Wäre mehr möglich gewesen? "Das alles war und ist mein Weg"

Gerade in Situationen wie diesen kommt Schimpelsberger nicht darum herum, sich Gedanken zu machen, ob in seiner Karriere nicht noch mehr möglich gewesen wäre. Er genoss eine gute Ausbildung, sammelte bei Twente Enschede sogar Champions-League-Erfahrung, spielte mit Rapid in der Europa League und schaffte mit Wacker Innsbruck den Wiederaufstieg.

"Die Frage stelle ich mir immer wieder, gerade natürlich in so einer Situation. Aber im Endeffekt bringt es nichts, sich zu fragen, was gewesen wäre, wenn ich mich nicht so schwer verletzt hätte", spielt "Schimpi" auf seinen Achillessehnen- und Kreuzband-Riss in den Jahren 2013 und 2014 an. "Das ist alles Vergangenheit, das alles war und ist mein Weg! Ich habe sehr viel gelernt für mein Leben, für meine Persönlichkeit, bin an allen Schwierigkeiten gewachsen und habe auch nie aufgegeben, hart zu arbeiten. Ich bin ein Mensch, der immer versucht, sich weiterzuentwickeln und darum hab ich auch den Vertrag mit St. Pölten aufgelöst, weil ich keinen Stillstand wollte und vielleicht für das Risiko belohnt werde."

Momentan kann der Familienvater ohnehin nur abwarten. Sollte sich nichts Passendes finden, wäre er sich auch nicht zu schade, des Fußballs wegen weiter unten zu spielen. Nebenbei wird er nun jedoch auch die ersten Schritte in Richtung "Karriere danach" machen.

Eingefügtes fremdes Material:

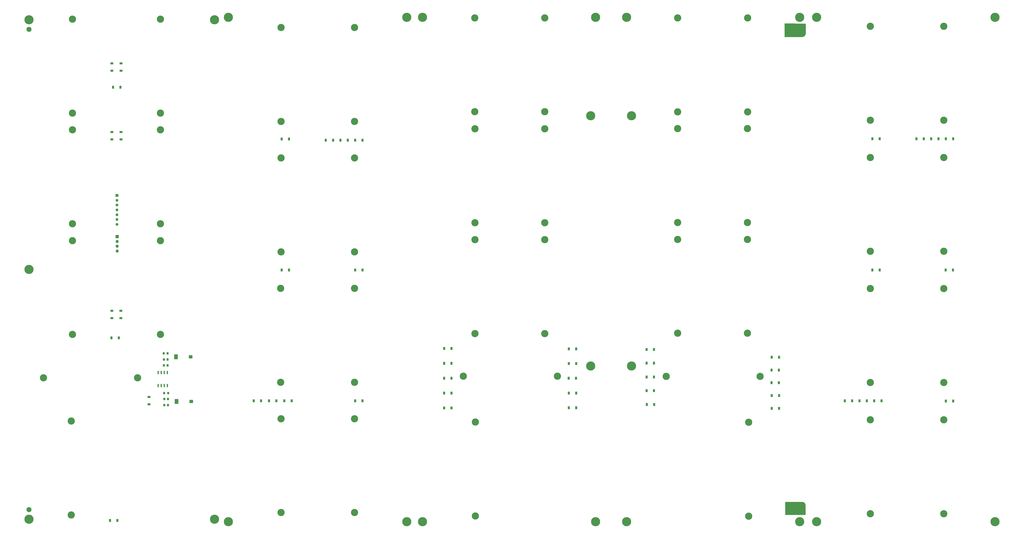
<source format=gbr>
%TF.GenerationSoftware,KiCad,Pcbnew,9.0.1*%
%TF.CreationDate,2025-04-05T23:02:22-07:00*%
%TF.ProjectId,FlexDeploySidePanels,466c6578-4465-4706-9c6f-795369646550,3.3*%
%TF.SameCoordinates,Original*%
%TF.FileFunction,Soldermask,Top*%
%TF.FilePolarity,Negative*%
%FSLAX46Y46*%
G04 Gerber Fmt 4.6, Leading zero omitted, Abs format (unit mm)*
G04 Created by KiCad (PCBNEW 9.0.1) date 2025-04-05 23:02:22*
%MOMM*%
%LPD*%
G01*
G04 APERTURE LIST*
G04 Aperture macros list*
%AMRoundRect*
0 Rectangle with rounded corners*
0 $1 Rounding radius*
0 $2 $3 $4 $5 $6 $7 $8 $9 X,Y pos of 4 corners*
0 Add a 4 corners polygon primitive as box body*
4,1,4,$2,$3,$4,$5,$6,$7,$8,$9,$2,$3,0*
0 Add four circle primitives for the rounded corners*
1,1,$1+$1,$2,$3*
1,1,$1+$1,$4,$5*
1,1,$1+$1,$6,$7*
1,1,$1+$1,$8,$9*
0 Add four rect primitives between the rounded corners*
20,1,$1+$1,$2,$3,$4,$5,0*
20,1,$1+$1,$4,$5,$6,$7,0*
20,1,$1+$1,$6,$7,$8,$9,0*
20,1,$1+$1,$8,$9,$2,$3,0*%
G04 Aperture macros list end*
%ADD10C,0.150000*%
%ADD11R,0.850000X1.200000*%
%ADD12C,3.000000*%
%ADD13RoundRect,0.200000X0.200000X0.275000X-0.200000X0.275000X-0.200000X-0.275000X0.200000X-0.275000X0*%
%ADD14RoundRect,0.225000X0.225000X0.250000X-0.225000X0.250000X-0.225000X-0.250000X0.225000X-0.250000X0*%
%ADD15R,1.150000X1.150000*%
%ADD16C,1.150000*%
%ADD17C,2.600000*%
%ADD18C,3.800000*%
%ADD19R,1.200000X0.850000*%
%ADD20RoundRect,0.187500X0.562500X0.862500X-0.562500X0.862500X-0.562500X-0.862500X0.562500X-0.862500X0*%
%ADD21RoundRect,0.162500X0.587500X0.487500X-0.587500X0.487500X-0.587500X-0.487500X0.587500X-0.487500X0*%
%ADD22RoundRect,0.175000X0.525000X0.825000X-0.525000X0.825000X-0.525000X-0.825000X0.525000X-0.825000X0*%
%ADD23RoundRect,0.150000X0.550000X0.450000X-0.550000X0.450000X-0.550000X-0.450000X0.550000X-0.450000X0*%
%ADD24R,0.533400X1.460500*%
%ADD25RoundRect,0.076200X-0.575000X0.575000X-0.575000X-0.575000X0.575000X-0.575000X0.575000X0.575000X0*%
%ADD26C,1.302400*%
%ADD27C,2.100000*%
G04 APERTURE END LIST*
D10*
X413740600Y-303758600D02*
X414147000Y-304038000D01*
X414477200Y-304495200D01*
X414553400Y-305079400D01*
X414553400Y-308940200D01*
X406222200Y-308940200D01*
X406222200Y-303631600D01*
X413232600Y-303631600D01*
X413740600Y-303758600D01*
G36*
X413740600Y-303758600D02*
G01*
X414147000Y-304038000D01*
X414477200Y-304495200D01*
X414553400Y-305079400D01*
X414553400Y-308940200D01*
X406222200Y-308940200D01*
X406222200Y-303631600D01*
X413232600Y-303631600D01*
X413740600Y-303758600D01*
G37*
X414578800Y-104927400D02*
X414578800Y-109194600D01*
X414274000Y-109855000D01*
X413791400Y-110236000D01*
X413283400Y-110363000D01*
X405993600Y-110363000D01*
X405993600Y-104902000D01*
X414578800Y-104927400D01*
G36*
X414578800Y-104927400D02*
G01*
X414578800Y-109194600D01*
X414274000Y-109855000D01*
X413791400Y-110236000D01*
X413283400Y-110363000D01*
X405993600Y-110363000D01*
X405993600Y-104902000D01*
X414578800Y-104927400D01*
G37*
D11*
%TO.C,D15*%
X403625000Y-259375716D03*
X400575000Y-259375716D03*
%TD*%
%TO.C,D7*%
X443025000Y-261574797D03*
X446075000Y-261574797D03*
%TD*%
D12*
%TO.C,SC1*%
X471950000Y-308454797D03*
X471950000Y-269454797D03*
%TD*%
D13*
%TO.C,R2*%
X149986000Y-241868000D03*
X148336000Y-241868000D03*
%TD*%
D12*
%TO.C,SC21*%
X306400000Y-141450000D03*
X306400000Y-102450000D03*
%TD*%
%TO.C,SC38*%
X147000000Y-141999000D03*
X147000000Y-102999000D03*
%TD*%
D14*
%TO.C,C1*%
X150114000Y-263368000D03*
X148564000Y-263368000D03*
%TD*%
D11*
%TO.C,D10*%
X348675000Y-251650000D03*
X351725000Y-251650000D03*
%TD*%
D15*
%TO.C,J1*%
X128950000Y-176249999D03*
D16*
X128950000Y-178250000D03*
X128950000Y-180249999D03*
X128950000Y-182250000D03*
X128950000Y-184249998D03*
X128950000Y-186249999D03*
X128950000Y-188249998D03*
%TD*%
D12*
%TO.C,SC18*%
X277450000Y-194650000D03*
X277450000Y-233650000D03*
%TD*%
D11*
%TO.C,D45*%
X430845000Y-261574797D03*
X433895000Y-261574797D03*
%TD*%
%TO.C,D9*%
X348675000Y-257358571D03*
X351725000Y-257358571D03*
%TD*%
D12*
%TO.C,SC13*%
X390600000Y-141500000D03*
X390600000Y-102500000D03*
%TD*%
D17*
%TO.C,H18*%
X169450000Y-103250000D03*
D18*
X169450000Y-103250000D03*
%TD*%
D12*
%TO.C,SC17*%
X272650000Y-251300000D03*
X311650000Y-251300000D03*
%TD*%
D19*
%TO.C,D35*%
X126850000Y-227225000D03*
X126850000Y-224175000D03*
%TD*%
%TO.C,D37*%
X126875000Y-124400000D03*
X126875000Y-121350000D03*
%TD*%
D12*
%TO.C,SC11*%
X361500000Y-148500000D03*
X361500000Y-187500000D03*
%TD*%
%TO.C,SC25*%
X197000000Y-269000000D03*
X197000000Y-308000000D03*
%TD*%
D11*
%TO.C,D49*%
X215600000Y-153300000D03*
X218650000Y-153300000D03*
%TD*%
D13*
%TO.C,R1*%
X150164000Y-258348000D03*
X148514000Y-258348000D03*
%TD*%
D11*
%TO.C,D13*%
X403550000Y-248758572D03*
X400500000Y-248758572D03*
%TD*%
D14*
%TO.C,C3*%
X149936000Y-246888000D03*
X148386000Y-246888000D03*
%TD*%
D17*
%TO.C,H21*%
X92450000Y-310750000D03*
D18*
X92450000Y-310750000D03*
%TD*%
D20*
%TO.C,D51*%
X153668000Y-261874000D03*
D21*
X159768000Y-261874000D03*
D22*
X153668000Y-261874000D03*
D23*
X159768000Y-261874000D03*
%TD*%
D12*
%TO.C,SC34*%
X98500000Y-252000000D03*
X137500000Y-252000000D03*
%TD*%
D17*
%TO.C,H8*%
X340400000Y-311750000D03*
D18*
X340400000Y-311750000D03*
%TD*%
D12*
%TO.C,SC20*%
X277400000Y-102450000D03*
X277400000Y-141450000D03*
%TD*%
%TO.C,SC6*%
X441450000Y-160454797D03*
X441450000Y-199454797D03*
%TD*%
D11*
%TO.C,D43*%
X348725000Y-263108571D03*
X351775000Y-263108571D03*
%TD*%
D12*
%TO.C,SC10*%
X361500000Y-194500000D03*
X361500000Y-233500000D03*
%TD*%
D11*
%TO.C,D41*%
X185650000Y-261620000D03*
X188700000Y-261620000D03*
%TD*%
%TO.C,D24*%
X316360000Y-264430000D03*
X319410000Y-264430000D03*
%TD*%
D19*
%TO.C,D36*%
X126850000Y-152975000D03*
X126850000Y-149925000D03*
%TD*%
D17*
%TO.C,H1*%
X493200000Y-311750000D03*
D18*
X493200000Y-311750000D03*
%TD*%
D12*
%TO.C,SC30*%
X227500000Y-199666666D03*
X227500000Y-160666666D03*
%TD*%
D11*
%TO.C,D11*%
X348675000Y-245941429D03*
X351725000Y-245941429D03*
%TD*%
D17*
%TO.C,H9*%
X327500000Y-311750000D03*
D18*
X327500000Y-311750000D03*
%TD*%
D24*
%TO.C,U1*%
X146020850Y-255250000D03*
X147290850Y-255250000D03*
X148560850Y-255250000D03*
X149830850Y-255250000D03*
X149830850Y-249801700D03*
X148560850Y-249801700D03*
X147290850Y-249801700D03*
X146020850Y-249801700D03*
%TD*%
D17*
%TO.C,H5*%
X412200000Y-311750000D03*
D18*
X412200000Y-311750000D03*
%TD*%
D17*
%TO.C,H7*%
X340400000Y-102250000D03*
D18*
X340400000Y-102250000D03*
%TD*%
D11*
%TO.C,D27*%
X197311000Y-207250000D03*
X200361000Y-207250000D03*
%TD*%
D17*
%TO.C,H24*%
X342400000Y-247100000D03*
D18*
X342400000Y-247100000D03*
%TD*%
D11*
%TO.C,D28*%
X197311000Y-152750000D03*
X200361000Y-152750000D03*
%TD*%
D12*
%TO.C,SC16*%
X391000000Y-309510000D03*
X391000000Y-270510000D03*
%TD*%
D17*
%TO.C,H16*%
X175200000Y-311750000D03*
D18*
X175200000Y-311750000D03*
%TD*%
D12*
%TO.C,SC9*%
X395750000Y-251460000D03*
X356750000Y-251460000D03*
%TD*%
D17*
%TO.C,H14*%
X249200000Y-102250000D03*
D18*
X249200000Y-102250000D03*
%TD*%
D11*
%TO.C,D12*%
X348675000Y-240232858D03*
X351725000Y-240232858D03*
%TD*%
%TO.C,D5*%
X442275000Y-152704797D03*
X445325000Y-152704797D03*
%TD*%
%TO.C,D47*%
X316360000Y-240010000D03*
X319410000Y-240010000D03*
%TD*%
D19*
%TO.C,D40*%
X130600000Y-224175000D03*
X130600000Y-227225000D03*
%TD*%
D11*
%TO.C,D26*%
X198400000Y-261600000D03*
X201450000Y-261600000D03*
%TD*%
D12*
%TO.C,SC26*%
X196850000Y-214833332D03*
X196850000Y-253833332D03*
%TD*%
D17*
%TO.C,H6*%
X412200000Y-102250000D03*
D18*
X412200000Y-102250000D03*
%TD*%
D17*
%TO.C,H22*%
X342400000Y-143100000D03*
D18*
X342400000Y-143100000D03*
%TD*%
D11*
%TO.C,D44*%
X264680000Y-264580000D03*
X267730000Y-264580000D03*
%TD*%
D17*
%TO.C,H13*%
X249200000Y-311750000D03*
D18*
X249200000Y-311750000D03*
%TD*%
D17*
%TO.C,H19*%
X92456000Y-103251000D03*
D18*
X92456000Y-103251000D03*
%TD*%
D11*
%TO.C,D21*%
X319410000Y-246115000D03*
X316360000Y-246115000D03*
%TD*%
D12*
%TO.C,SC7*%
X441450000Y-214954797D03*
X441450000Y-253954797D03*
%TD*%
D11*
%TO.C,D46*%
X460550000Y-152700000D03*
X463600000Y-152700000D03*
%TD*%
%TO.C,D19*%
X264680000Y-245995000D03*
X267730000Y-245995000D03*
%TD*%
D17*
%TO.C,H25*%
X325500000Y-247100000D03*
D18*
X325500000Y-247100000D03*
%TD*%
D12*
%TO.C,SC14*%
X390500000Y-187500000D03*
X390500000Y-148500000D03*
%TD*%
D19*
%TO.C,D33*%
X142250000Y-263025000D03*
X142250000Y-259975000D03*
%TD*%
D25*
%TO.C,J4*%
X129000000Y-193350000D03*
D26*
X129000000Y-195350000D03*
X129000000Y-197350000D03*
X129000000Y-199350000D03*
%TD*%
D17*
%TO.C,H4*%
X419220000Y-311750000D03*
D18*
X419220000Y-311750000D03*
%TD*%
D12*
%TO.C,SC37*%
X110500000Y-103000000D03*
X110500000Y-142000000D03*
%TD*%
%TO.C,SC39*%
X147000000Y-188000000D03*
X147000000Y-149000000D03*
%TD*%
D11*
%TO.C,D32*%
X227791000Y-261620000D03*
X230841000Y-261620000D03*
%TD*%
D12*
%TO.C,SC35*%
X110500000Y-195000000D03*
X110500000Y-234000000D03*
%TD*%
D17*
%TO.C,H23*%
X325500000Y-143100000D03*
D18*
X325500000Y-143100000D03*
%TD*%
D12*
%TO.C,SC15*%
X390500000Y-233500000D03*
X390500000Y-194500000D03*
%TD*%
%TO.C,SC28*%
X197000000Y-106500000D03*
X197000000Y-145500000D03*
%TD*%
D19*
%TO.C,D38*%
X130650000Y-121350000D03*
X130650000Y-124400000D03*
%TD*%
D12*
%TO.C,SC3*%
X471950000Y-199454797D03*
X471950000Y-160454797D03*
%TD*%
%TO.C,SC32*%
X227500000Y-308000000D03*
X227500000Y-269000000D03*
%TD*%
D17*
%TO.C,H15*%
X175200000Y-102250000D03*
D18*
X175200000Y-102250000D03*
%TD*%
D11*
%TO.C,D3*%
X472755000Y-152704797D03*
X475805000Y-152704797D03*
%TD*%
D12*
%TO.C,SC31*%
X227500000Y-253833332D03*
X227500000Y-214833332D03*
%TD*%
%TO.C,SC5*%
X441450000Y-105954797D03*
X441450000Y-144954797D03*
%TD*%
D11*
%TO.C,D23*%
X319410000Y-258325000D03*
X316360000Y-258325000D03*
%TD*%
%TO.C,D1*%
X472775000Y-261704797D03*
X475825000Y-261704797D03*
%TD*%
D27*
%TO.C,J3*%
X92450000Y-306750000D03*
%TD*%
D17*
%TO.C,H12*%
X255700000Y-311750000D03*
D18*
X255700000Y-311750000D03*
%TD*%
D12*
%TO.C,SC19*%
X277450000Y-148550000D03*
X277450000Y-187550000D03*
%TD*%
D11*
%TO.C,D50*%
X127350000Y-131300000D03*
X130400000Y-131300000D03*
%TD*%
%TO.C,D29*%
X221675000Y-153300000D03*
X224725000Y-153300000D03*
%TD*%
D12*
%TO.C,SC22*%
X306450000Y-187550000D03*
X306450000Y-148550000D03*
%TD*%
D17*
%TO.C,H17*%
X169450000Y-310769000D03*
D18*
X169450000Y-310769000D03*
%TD*%
D12*
%TO.C,SC12*%
X361500000Y-102500000D03*
X361500000Y-141500000D03*
%TD*%
D17*
%TO.C,H3*%
X419200000Y-102250000D03*
D18*
X419200000Y-102250000D03*
%TD*%
D12*
%TO.C,SC8*%
X441450000Y-269454797D03*
X441450000Y-308454797D03*
%TD*%
D11*
%TO.C,D42*%
X129090000Y-311250000D03*
X126040000Y-311250000D03*
%TD*%
%TO.C,D30*%
X227766000Y-153300000D03*
X230816000Y-153300000D03*
%TD*%
%TO.C,D2*%
X472735000Y-207204797D03*
X475785000Y-207204797D03*
%TD*%
%TO.C,D25*%
X192050000Y-261600000D03*
X195100000Y-261600000D03*
%TD*%
D27*
%TO.C,J2*%
X92450000Y-107200000D03*
%TD*%
D17*
%TO.C,H2*%
X493200000Y-102250000D03*
D18*
X493200000Y-102250000D03*
%TD*%
D12*
%TO.C,SC33*%
X110000000Y-270000000D03*
X110000000Y-309000000D03*
%TD*%
D11*
%TO.C,D20*%
X264680000Y-239800000D03*
X267730000Y-239800000D03*
%TD*%
D12*
%TO.C,SC24*%
X277600000Y-309400000D03*
X277600000Y-270400000D03*
%TD*%
%TO.C,SC4*%
X471950000Y-144954797D03*
X471950000Y-105954797D03*
%TD*%
%TO.C,SC36*%
X110500000Y-149000000D03*
X110500000Y-188000000D03*
%TD*%
D17*
%TO.C,H11*%
X255700000Y-102250000D03*
D18*
X255700000Y-102250000D03*
%TD*%
D11*
%TO.C,D48*%
X400525000Y-243450000D03*
X403575000Y-243450000D03*
%TD*%
D17*
%TO.C,H10*%
X327500000Y-102250000D03*
D18*
X327500000Y-102250000D03*
%TD*%
D12*
%TO.C,SC23*%
X306450000Y-233650000D03*
X306450000Y-194650000D03*
%TD*%
%TO.C,SC2*%
X471950000Y-253954797D03*
X471950000Y-214954797D03*
%TD*%
D11*
%TO.C,D17*%
X264680000Y-258385000D03*
X267730000Y-258385000D03*
%TD*%
D20*
%TO.C,D52*%
X153420000Y-243332000D03*
D21*
X159520000Y-243332000D03*
D22*
X153420000Y-243332000D03*
D23*
X159520000Y-243332000D03*
%TD*%
D11*
%TO.C,D16*%
X400585000Y-264684288D03*
X403635000Y-264684288D03*
%TD*%
%TO.C,D6*%
X442275000Y-207204797D03*
X445325000Y-207204797D03*
%TD*%
%TO.C,D14*%
X403550000Y-254067144D03*
X400500000Y-254067144D03*
%TD*%
D14*
%TO.C,C4*%
X149936000Y-244378000D03*
X148386000Y-244378000D03*
%TD*%
D12*
%TO.C,SC40*%
X147000000Y-234000000D03*
X147000000Y-195000000D03*
%TD*%
D11*
%TO.C,D4*%
X466650000Y-152700000D03*
X469700000Y-152700000D03*
%TD*%
%TO.C,D34*%
X129750000Y-235425000D03*
X126700000Y-235425000D03*
%TD*%
%TO.C,D18*%
X264680000Y-252190000D03*
X267730000Y-252190000D03*
%TD*%
%TO.C,D31*%
X227791000Y-207250000D03*
X230841000Y-207250000D03*
%TD*%
D12*
%TO.C,SC27*%
X197000000Y-160666666D03*
X197000000Y-199666666D03*
%TD*%
D17*
%TO.C,H20*%
X92450000Y-207000000D03*
D18*
X92450000Y-207000000D03*
%TD*%
D19*
%TO.C,D39*%
X130625000Y-149925000D03*
X130625000Y-152975000D03*
%TD*%
D11*
%TO.C,D22*%
X319390000Y-252220000D03*
X316340000Y-252220000D03*
%TD*%
D14*
%TO.C,C2*%
X150114000Y-260858000D03*
X148564000Y-260858000D03*
%TD*%
D12*
%TO.C,SC29*%
X227500000Y-145500000D03*
X227500000Y-106500000D03*
%TD*%
D11*
%TO.C,D8*%
X436950000Y-261574797D03*
X440000000Y-261574797D03*
%TD*%
M02*

</source>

"Ich würde sehr gerne in Richtung Spielerberatung oder Individualtrainer für junge Talente gehen. Ich denke, ich kann ihnen aus meiner Erfahrung viel mitgeben - positiv wie negativ." Möglicherweise ist die Trainerausbildung der nächste Schritt. Das ist aber noch offen, so wie alles andere auch.